# Supplied text
COMPUTER SCIENCE DEPARTMENT, UNIVERSITY OF BONN

MA-INF 4314 - Lab Semantic Data Web Technologies - SANSA-Stack Python Wrapper

Erce Can Balcioglu, Alexander Krasnobaev, Pahulmet Singh, Ulvi Shukurzade

Installation steps:

We installed it by referring to the link below, however, there are some links not working like with java8 and changes in versions of hadoop and spark installed, so we would recommend following this sheet for first time users. A lot of text is straightforward copied from the link below which has been really helpful.

https://github.com/SmartDataAnalytics/MA-INF-4223-DBDA-Lab/blob/master/labs/WorkSheet-1.md

We recommend to start with clean ubuntu machine as currently existing packages in your machine can interfere with the project dependencies and can cause errors. It can be dual boot on yout pc or virtual machine on Virtual box.

# What you need to do
• 1. Repeat the passage of the installation notes between "We installed it" and "on Virtual box.", inclusive.
• 2. According to the installation notes, what kind of machine should you start with?
• 3. Based on the installation notes, mark each statement yes or no:
(a) The authors recommend their sheet for first-time users.
(b) Every link on the referenced page works.
(c) Packages already on a machine can interfere with the project dependencies.

# Given information

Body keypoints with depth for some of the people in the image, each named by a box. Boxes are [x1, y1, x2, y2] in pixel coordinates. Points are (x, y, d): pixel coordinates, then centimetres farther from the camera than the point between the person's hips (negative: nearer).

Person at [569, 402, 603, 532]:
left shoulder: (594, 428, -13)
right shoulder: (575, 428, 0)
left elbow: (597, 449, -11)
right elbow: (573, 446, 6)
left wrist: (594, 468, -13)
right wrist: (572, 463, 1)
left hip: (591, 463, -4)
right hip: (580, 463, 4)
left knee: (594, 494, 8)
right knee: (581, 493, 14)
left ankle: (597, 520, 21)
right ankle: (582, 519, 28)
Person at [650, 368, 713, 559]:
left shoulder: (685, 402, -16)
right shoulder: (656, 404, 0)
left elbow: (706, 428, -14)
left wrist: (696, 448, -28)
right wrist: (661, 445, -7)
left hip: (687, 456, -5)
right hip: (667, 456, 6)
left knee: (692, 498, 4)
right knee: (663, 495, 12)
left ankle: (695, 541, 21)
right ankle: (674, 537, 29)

==

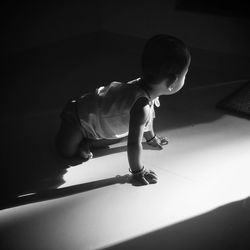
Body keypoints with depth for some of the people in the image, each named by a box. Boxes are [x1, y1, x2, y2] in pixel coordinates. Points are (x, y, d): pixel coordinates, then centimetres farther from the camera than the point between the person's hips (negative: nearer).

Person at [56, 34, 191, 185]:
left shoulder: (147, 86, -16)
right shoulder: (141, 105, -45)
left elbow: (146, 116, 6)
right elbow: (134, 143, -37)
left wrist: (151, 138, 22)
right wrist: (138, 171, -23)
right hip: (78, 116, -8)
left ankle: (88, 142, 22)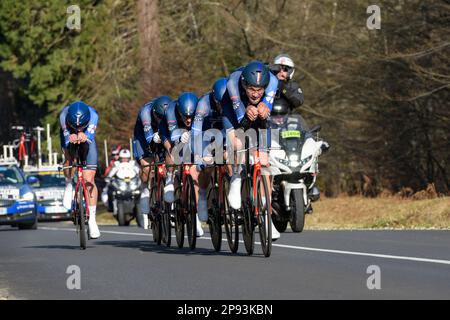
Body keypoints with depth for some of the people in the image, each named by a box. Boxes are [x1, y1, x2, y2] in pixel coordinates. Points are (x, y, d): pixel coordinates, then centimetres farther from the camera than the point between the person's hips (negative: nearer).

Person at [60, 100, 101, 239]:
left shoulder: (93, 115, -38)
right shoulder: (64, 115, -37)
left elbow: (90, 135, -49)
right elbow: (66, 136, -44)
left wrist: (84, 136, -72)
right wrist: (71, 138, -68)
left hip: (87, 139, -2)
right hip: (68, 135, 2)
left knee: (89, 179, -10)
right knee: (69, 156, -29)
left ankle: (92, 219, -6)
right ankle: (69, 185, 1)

# Exercise solutions
• 1.
We installed it by referring to the link below, however, there are some links not working like with java8 and changes in versions of hadoop and spark installed, so we would recommend following this sheet for first time users. A lot of text is straightforward copied from the link below which has been really helpful.

https://github.com/SmartDataAnalytics/MA-INF-4223-DBDA-Lab/blob/master/labs/WorkSheet-1.md

We recommend to start with clean ubuntu machine as currently existing packages in your machine can interfere with the project dependencies and can cause errors. It can be dual boot on yout pc or virtual machine on Virtual box.

• 2. A clean Ubuntu machine.

• 3.
(a) Yes: "so we would recommend following this sheet for first time users"
(b) No: "there are some links not working like with java8"
(c) Yes: "currently existing packages in your machine can interfere with the project dependencies"